Project goal: turning waste into energy, part of Dominican Republic’s plans to slash CO2 emissions by 25 percent in the coming years
Project type: strategies for adapting to climate change
Project size: delivering 4,000 old car tires a day to a cement plant
Project volume: Funding worth4,5 Million euros ($6.1 million) within the framework of the International Climate Initiative
When it comes to climate protection, the Dominican Republic is a shining example of success in the Caribbean. The country has set an ambitious goal of slashing its CO2 emissions by 25 percent in the coming years. Together with the International Climate Initiative, the island nation has created a national climate plan.

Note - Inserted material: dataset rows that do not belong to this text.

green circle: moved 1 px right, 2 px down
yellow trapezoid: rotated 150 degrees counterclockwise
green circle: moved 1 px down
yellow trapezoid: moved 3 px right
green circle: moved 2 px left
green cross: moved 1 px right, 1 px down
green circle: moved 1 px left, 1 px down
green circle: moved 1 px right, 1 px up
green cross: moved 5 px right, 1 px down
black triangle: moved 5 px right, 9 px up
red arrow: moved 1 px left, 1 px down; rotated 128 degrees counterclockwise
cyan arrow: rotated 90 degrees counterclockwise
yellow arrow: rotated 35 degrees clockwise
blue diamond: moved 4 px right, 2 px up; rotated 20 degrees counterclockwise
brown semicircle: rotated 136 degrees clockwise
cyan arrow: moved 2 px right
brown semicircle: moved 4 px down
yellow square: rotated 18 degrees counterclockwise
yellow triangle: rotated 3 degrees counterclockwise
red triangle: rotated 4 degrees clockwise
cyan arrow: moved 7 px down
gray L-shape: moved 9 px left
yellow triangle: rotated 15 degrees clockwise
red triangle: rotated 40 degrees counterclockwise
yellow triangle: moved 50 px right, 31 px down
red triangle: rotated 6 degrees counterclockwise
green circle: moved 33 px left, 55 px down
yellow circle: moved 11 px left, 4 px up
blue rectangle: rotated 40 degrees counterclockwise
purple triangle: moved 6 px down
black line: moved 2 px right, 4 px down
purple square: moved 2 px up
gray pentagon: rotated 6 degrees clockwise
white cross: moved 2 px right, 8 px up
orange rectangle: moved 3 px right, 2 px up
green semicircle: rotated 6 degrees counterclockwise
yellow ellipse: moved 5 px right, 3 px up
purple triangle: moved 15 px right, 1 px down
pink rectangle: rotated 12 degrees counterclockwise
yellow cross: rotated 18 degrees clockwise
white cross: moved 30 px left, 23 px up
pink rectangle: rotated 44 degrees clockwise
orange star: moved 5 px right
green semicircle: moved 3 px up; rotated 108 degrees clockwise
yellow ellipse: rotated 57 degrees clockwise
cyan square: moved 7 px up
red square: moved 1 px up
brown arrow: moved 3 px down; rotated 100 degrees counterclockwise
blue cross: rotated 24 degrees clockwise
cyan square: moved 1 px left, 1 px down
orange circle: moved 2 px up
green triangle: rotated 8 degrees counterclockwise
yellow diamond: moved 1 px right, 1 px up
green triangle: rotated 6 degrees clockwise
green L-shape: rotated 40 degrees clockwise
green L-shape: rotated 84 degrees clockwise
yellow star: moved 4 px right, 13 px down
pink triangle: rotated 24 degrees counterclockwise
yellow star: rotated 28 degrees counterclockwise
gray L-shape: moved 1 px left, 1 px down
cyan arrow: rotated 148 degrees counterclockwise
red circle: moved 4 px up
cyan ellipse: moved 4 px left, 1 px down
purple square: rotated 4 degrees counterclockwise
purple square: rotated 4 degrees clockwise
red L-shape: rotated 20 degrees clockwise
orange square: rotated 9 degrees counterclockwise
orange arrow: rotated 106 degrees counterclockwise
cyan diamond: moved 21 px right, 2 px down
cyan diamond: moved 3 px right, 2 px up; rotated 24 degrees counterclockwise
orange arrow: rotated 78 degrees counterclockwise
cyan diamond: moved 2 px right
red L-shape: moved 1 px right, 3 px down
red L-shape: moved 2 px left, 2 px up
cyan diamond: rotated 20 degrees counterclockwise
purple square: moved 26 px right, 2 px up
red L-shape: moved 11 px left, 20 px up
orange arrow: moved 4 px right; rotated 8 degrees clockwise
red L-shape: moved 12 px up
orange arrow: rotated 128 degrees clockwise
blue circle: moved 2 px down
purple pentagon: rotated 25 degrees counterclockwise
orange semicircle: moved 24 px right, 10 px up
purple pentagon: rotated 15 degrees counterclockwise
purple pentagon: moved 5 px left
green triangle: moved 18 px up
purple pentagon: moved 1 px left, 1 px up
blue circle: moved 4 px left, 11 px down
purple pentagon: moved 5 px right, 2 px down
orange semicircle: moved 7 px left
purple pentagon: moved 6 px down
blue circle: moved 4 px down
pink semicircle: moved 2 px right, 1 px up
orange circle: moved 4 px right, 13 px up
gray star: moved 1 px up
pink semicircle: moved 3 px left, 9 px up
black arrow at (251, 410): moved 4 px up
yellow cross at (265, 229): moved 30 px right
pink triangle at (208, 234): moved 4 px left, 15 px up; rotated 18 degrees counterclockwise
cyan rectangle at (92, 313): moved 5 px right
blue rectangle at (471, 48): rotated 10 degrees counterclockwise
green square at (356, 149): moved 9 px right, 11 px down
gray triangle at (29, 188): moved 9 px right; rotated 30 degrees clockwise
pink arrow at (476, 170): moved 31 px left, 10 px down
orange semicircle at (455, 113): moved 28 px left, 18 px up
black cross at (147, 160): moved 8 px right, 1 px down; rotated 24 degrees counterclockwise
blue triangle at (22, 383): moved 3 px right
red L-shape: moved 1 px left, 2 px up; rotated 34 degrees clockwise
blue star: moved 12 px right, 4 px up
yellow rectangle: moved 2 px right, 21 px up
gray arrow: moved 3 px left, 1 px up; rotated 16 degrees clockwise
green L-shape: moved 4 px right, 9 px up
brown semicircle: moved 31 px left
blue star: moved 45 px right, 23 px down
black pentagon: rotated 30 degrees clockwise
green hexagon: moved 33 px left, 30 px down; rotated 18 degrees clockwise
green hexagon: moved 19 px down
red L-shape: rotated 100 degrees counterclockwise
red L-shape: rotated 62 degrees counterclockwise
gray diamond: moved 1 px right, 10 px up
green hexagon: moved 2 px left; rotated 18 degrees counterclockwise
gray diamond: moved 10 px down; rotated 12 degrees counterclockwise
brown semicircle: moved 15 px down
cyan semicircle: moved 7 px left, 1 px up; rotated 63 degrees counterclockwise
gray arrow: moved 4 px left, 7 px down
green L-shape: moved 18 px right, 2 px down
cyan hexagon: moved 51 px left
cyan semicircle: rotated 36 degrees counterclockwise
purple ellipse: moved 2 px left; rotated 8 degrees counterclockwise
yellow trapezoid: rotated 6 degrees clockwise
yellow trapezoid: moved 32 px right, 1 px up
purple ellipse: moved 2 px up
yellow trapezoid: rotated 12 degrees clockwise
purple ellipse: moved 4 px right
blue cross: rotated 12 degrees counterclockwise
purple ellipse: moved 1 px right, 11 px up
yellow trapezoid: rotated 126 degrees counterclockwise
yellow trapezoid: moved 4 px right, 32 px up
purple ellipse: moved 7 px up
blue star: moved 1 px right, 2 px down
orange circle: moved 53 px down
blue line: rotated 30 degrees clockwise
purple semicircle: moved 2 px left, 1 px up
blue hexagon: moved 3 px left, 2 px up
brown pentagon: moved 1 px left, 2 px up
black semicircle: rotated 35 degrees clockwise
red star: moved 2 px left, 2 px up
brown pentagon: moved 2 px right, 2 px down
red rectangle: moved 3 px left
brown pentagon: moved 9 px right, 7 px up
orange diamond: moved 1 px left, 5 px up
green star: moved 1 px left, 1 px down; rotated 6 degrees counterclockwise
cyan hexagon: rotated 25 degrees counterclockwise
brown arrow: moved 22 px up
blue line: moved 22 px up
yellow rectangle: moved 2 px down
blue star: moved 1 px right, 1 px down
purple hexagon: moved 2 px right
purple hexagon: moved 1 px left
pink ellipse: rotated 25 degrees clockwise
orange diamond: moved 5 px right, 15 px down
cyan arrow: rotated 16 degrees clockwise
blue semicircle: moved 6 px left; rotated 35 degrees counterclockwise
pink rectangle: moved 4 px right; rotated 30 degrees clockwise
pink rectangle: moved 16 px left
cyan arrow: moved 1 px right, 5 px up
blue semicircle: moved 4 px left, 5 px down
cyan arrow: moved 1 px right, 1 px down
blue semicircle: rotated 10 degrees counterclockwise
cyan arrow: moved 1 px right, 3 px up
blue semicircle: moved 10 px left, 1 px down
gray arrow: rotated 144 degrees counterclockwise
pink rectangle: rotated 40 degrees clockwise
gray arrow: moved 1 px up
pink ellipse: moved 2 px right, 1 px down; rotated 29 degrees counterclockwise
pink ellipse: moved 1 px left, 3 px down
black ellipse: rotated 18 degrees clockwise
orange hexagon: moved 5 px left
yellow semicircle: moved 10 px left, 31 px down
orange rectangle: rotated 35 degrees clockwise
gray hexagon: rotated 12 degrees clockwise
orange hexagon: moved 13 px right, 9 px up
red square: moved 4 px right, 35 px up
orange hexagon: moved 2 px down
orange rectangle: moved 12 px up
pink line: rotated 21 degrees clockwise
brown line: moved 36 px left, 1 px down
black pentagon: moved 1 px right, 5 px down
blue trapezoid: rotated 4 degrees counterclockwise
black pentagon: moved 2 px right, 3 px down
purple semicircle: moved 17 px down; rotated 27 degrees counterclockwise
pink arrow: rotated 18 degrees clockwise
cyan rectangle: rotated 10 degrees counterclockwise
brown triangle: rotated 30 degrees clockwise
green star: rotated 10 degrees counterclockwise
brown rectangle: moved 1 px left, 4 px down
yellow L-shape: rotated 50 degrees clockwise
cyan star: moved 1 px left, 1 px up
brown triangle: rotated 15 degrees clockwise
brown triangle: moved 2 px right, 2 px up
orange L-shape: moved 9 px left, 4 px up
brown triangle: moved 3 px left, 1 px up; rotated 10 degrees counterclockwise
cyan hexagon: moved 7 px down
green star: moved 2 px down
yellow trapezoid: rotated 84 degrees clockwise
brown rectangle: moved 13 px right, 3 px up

One of its main target areas is tourism, a mainstay of the country’s economy. In Punta Cana, a tourist magnet in the east of the country that boasts pristine white beaches and turqouise blue water, a hotel is using biomass produced by earthworms to power its washing. That’s allowed it to save 60 percent of its energy costs. CEMEX, a cement factory near the capital Santo Domingo, has also embraced the green tide: instead of burning fossil fuels, the facility has started to use discarded car tires. The process generates enough power to fuel the cement factory and the surplus energy is fed into the national electricity grid.